- Born: 1 March 1894 Kensington, London
- Died: 28 June 1917 (aged 23) near Loos-en-Gohelle, France
- Allegiance: United Kingdom
- Branch: British Army
- Rank: Second lieutenant
- Unit: Essex Regiment
- Conflicts: World War I †
- Awards: Victoria Cross

= Frank Bernard Wearne =

English Victoria Cross recipient (1894-1917)

Frank Bernard Wearne VC (1 March 1894 – 28 June 1917) was an English recipient of the Victoria Cross, the highest and most prestigious award for gallantry in the face of the enemy that can be awarded to British and Commonwealth forces.

==Details==
Wearne was born to Frank and Ada (Morris) Wearne, the third of their five children.
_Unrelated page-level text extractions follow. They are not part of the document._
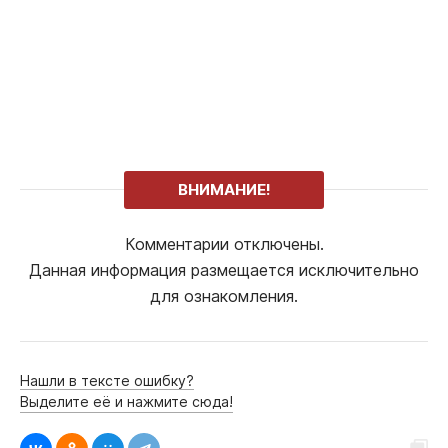
ВНИМАНИЕ!
Комментарии отключены.
Данная информация размещается исключительно
для ознакомления.
Нашли в тексте ошибку?
Выделите её и нажмите сюда!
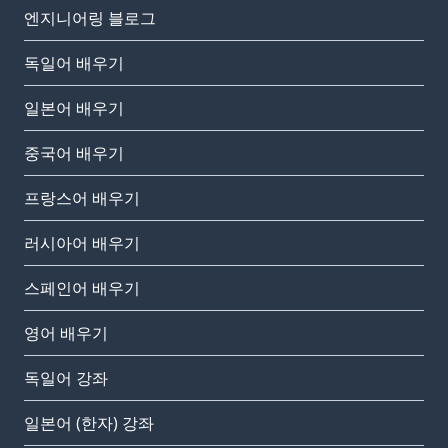
엔지니어링 블로그
독일어 배우기
일본어 배우기
중국어 배우기
프랑스어 배우기
러시아어 배우기
스페인어 배우기
영어 배우기
독일어 강좌
일본어 (한자) 강좌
One of his brothers, Captain Keith Morris Wearne (1892–1917), was another casualty of World War I, falling in the Battle of Arras on 21 May 1917, aged 24. His only sister, Edith Ann (1889–1956), married Thomas Clinton Pears (1882–1912), a great great grandson of soap manufacturer Andrew Pears. Thomas and Edith were passengers on the RMS Titanic. Edith survived while Thomas was lost.
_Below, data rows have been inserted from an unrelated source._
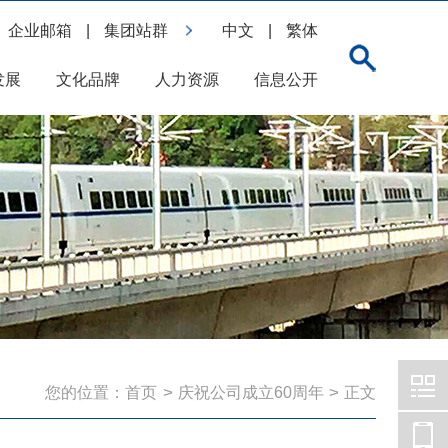
企业邮箱
|
集团站群
中文
|
繁体
发展
文化品牌
人力资源
信息公开
>
>
您的位置：
首页
庆祝公司成立60周年
正文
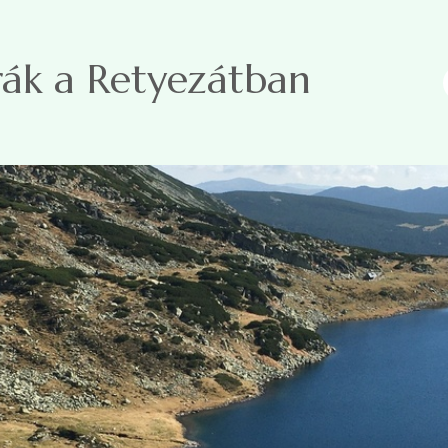
úrák a Retyezátban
Before joining the British Army he attended Bromsgrove School.
Wearne was 23 years old, and a second lieutenant in the 3rd Battalion, Essex Regiment, British Army, attached to the 10th Battalion during the Great War when the following deed took place for which he was awarded the VC.

On 28 June 1917 east of Loos, France, Second Lieutenant Wearne, commanding a small party in a raid on the enemy's trenches, had gained his objective in the face of fierce opposition and managed to maintain his position against repeated counter-attacks. Then, realising that if the left flank was lost his men would have to give way, he leaped onto the parapet and followed by his left section, ran along the top of the trench firing and throwing bombs. While doing this he was severely wounded, but continued directing operations until he received two more wounds, the second mortal.